The big picture: Parents can't simply call around to other pharmacies and transfer the script since the drugs are controlled substances.
- That requires a call to a doctor — and for prescribers to track down and reroute the prescriptions themselves.
- "I ended up being on the phone to the doctor's office crying because no one has it, and I've asked them, 'What do I do?'" one parent, Jennifer Dykes, told KSLA News in Shreveport, Louisiana.
The big picture: While databases maintained by the FDA and the American Society of Health-System Pharmacists show a number of branded and generic ADHD drugs have come off shortage lists or soon will, supplies remain tight.
- Drugs like Adderall and other amphetamines like Vyvanse, as well as methylphenidate products like Concerta or Ritalin, are routinely missing from pharmacy shelves, said Adelaide Robb, the chief of psychiatry and behavioral sciences at Children's National Hospital.
- That's particularly the case for long-acting formulations that "last the whole school day," Robb told Axios. "Families are really struggling."
The FDA for 2024 predicted an average 3.1% increase in domestic use of what are known as Schedule II stimulants, which not only are used for ADHD but are prescribed off-label to treat patients with long COVID suffering from brain fog, fatigue and cognitive impairment.

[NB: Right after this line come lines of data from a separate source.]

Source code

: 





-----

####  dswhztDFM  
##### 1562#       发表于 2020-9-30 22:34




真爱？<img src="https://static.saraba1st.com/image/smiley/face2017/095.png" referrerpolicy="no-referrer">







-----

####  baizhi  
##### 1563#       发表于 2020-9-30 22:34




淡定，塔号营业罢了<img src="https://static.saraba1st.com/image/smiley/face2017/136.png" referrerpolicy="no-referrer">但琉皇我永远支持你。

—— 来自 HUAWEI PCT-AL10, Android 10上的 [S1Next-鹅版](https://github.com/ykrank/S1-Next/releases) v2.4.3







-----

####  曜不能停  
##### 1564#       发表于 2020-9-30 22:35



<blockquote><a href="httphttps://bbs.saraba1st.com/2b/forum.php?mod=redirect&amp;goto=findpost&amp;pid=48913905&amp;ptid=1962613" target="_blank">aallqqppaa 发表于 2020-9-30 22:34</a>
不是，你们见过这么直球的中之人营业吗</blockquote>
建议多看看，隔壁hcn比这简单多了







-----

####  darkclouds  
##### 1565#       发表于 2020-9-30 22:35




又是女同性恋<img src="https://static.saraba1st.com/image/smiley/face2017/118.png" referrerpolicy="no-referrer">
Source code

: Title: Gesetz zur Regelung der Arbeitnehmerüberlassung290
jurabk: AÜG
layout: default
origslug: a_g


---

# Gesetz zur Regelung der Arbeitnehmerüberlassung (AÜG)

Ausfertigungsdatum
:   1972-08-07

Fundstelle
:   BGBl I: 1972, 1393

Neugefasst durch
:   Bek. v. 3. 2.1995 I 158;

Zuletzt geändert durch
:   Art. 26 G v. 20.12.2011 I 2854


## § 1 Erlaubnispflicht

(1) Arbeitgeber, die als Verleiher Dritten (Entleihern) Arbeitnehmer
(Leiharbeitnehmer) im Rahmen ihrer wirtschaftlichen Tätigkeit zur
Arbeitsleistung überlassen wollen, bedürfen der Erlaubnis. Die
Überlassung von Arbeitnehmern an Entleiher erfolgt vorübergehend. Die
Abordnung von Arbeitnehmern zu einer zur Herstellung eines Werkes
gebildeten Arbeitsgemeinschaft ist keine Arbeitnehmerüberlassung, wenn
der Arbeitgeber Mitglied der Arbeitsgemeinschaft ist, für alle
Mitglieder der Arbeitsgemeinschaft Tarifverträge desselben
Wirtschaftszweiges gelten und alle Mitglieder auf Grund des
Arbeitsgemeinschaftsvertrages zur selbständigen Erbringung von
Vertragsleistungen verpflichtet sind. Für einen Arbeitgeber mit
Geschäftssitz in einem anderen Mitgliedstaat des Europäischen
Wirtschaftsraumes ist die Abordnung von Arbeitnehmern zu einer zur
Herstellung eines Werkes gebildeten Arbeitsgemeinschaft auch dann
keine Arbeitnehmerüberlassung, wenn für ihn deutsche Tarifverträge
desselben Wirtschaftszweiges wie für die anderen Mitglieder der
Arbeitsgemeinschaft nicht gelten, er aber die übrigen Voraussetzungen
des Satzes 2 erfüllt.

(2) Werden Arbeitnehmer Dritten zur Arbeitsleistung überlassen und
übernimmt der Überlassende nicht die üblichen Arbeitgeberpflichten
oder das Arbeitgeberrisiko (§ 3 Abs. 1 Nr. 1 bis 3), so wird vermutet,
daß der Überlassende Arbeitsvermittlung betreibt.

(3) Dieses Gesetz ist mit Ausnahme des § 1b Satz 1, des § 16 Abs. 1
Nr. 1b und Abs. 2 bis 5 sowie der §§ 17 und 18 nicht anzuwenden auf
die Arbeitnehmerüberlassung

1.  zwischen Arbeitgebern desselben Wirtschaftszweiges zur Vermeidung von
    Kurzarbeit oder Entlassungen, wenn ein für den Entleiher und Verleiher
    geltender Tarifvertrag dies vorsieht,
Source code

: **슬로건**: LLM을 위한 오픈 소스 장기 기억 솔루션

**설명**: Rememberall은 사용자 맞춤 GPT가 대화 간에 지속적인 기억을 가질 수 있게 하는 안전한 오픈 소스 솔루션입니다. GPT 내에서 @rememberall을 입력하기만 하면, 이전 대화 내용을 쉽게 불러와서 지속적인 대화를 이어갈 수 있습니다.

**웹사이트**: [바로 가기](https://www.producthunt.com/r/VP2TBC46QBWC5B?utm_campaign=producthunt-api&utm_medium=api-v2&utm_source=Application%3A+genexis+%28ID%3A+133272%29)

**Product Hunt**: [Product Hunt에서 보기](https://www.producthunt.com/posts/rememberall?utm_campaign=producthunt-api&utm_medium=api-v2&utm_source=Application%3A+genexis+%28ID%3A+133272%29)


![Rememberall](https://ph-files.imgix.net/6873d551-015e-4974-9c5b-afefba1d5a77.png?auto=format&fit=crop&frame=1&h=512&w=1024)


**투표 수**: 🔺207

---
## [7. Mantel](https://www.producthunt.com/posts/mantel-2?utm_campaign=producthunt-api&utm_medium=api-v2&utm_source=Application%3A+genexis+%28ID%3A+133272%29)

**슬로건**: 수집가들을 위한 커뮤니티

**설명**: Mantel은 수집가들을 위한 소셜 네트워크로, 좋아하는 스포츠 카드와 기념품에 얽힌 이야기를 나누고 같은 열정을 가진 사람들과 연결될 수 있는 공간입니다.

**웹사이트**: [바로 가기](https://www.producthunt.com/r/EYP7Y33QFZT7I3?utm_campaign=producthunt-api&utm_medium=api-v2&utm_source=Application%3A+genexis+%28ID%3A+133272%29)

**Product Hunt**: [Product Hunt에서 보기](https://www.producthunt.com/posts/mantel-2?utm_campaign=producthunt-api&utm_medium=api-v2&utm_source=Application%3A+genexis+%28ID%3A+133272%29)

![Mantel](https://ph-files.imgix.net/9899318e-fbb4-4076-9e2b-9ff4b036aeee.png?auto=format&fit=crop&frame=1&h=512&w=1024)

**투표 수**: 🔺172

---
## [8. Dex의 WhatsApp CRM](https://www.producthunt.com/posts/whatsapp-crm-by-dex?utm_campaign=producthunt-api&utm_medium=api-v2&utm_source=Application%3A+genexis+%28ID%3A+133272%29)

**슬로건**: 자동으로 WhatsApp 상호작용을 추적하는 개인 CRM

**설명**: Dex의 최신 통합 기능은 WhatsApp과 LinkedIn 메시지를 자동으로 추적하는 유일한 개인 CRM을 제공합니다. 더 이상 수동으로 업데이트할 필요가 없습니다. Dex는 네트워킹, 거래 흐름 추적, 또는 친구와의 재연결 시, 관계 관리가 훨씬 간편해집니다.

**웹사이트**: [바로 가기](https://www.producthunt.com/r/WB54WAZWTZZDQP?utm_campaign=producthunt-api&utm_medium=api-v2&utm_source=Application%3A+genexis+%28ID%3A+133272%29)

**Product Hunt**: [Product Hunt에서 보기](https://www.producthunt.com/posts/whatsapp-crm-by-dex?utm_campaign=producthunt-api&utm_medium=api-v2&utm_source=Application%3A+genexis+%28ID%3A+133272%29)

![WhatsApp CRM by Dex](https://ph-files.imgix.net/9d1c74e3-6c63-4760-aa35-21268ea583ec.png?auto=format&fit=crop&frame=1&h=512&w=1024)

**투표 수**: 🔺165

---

Catch up quick: Federal officials officially declared a shortage of immediate-release Adderall tablets in October 2022.
- They cited a sharp rise in demand for the drug driven by telehealth diagnoses and prescribing that took off during the pandemic.
- There was a 20% increase in demand for ADHD medications in the U.S. between 2020 and 2021 alone, per data analytics company Xevant.
- But manufacturers' efforts to respond were stymied by DEA crackdowns, on plants and prescribers, driven by concerns about unleashing another addiction epidemic.
"People are trying to look for alternatives where they can but just that category, in general, is just seeing such a shortfall there's not really one shift that's solving the problem," Xevant's PBM vice president, Shane Garduno, told Axios.
The bottom line: The shortfall is creating a chokepoint in the nation's already stretched behavioral health system.
- Robb found sending prescriptions to grocery store pharmacies with regional distribution networks was more likely to get results for her patients. But that also often requires an insurer's approval to send drugs to a non-preferred pharmacy.
- "There's no flexibility in the system to meet that demand," she said. "And so then what happens is people have to go without."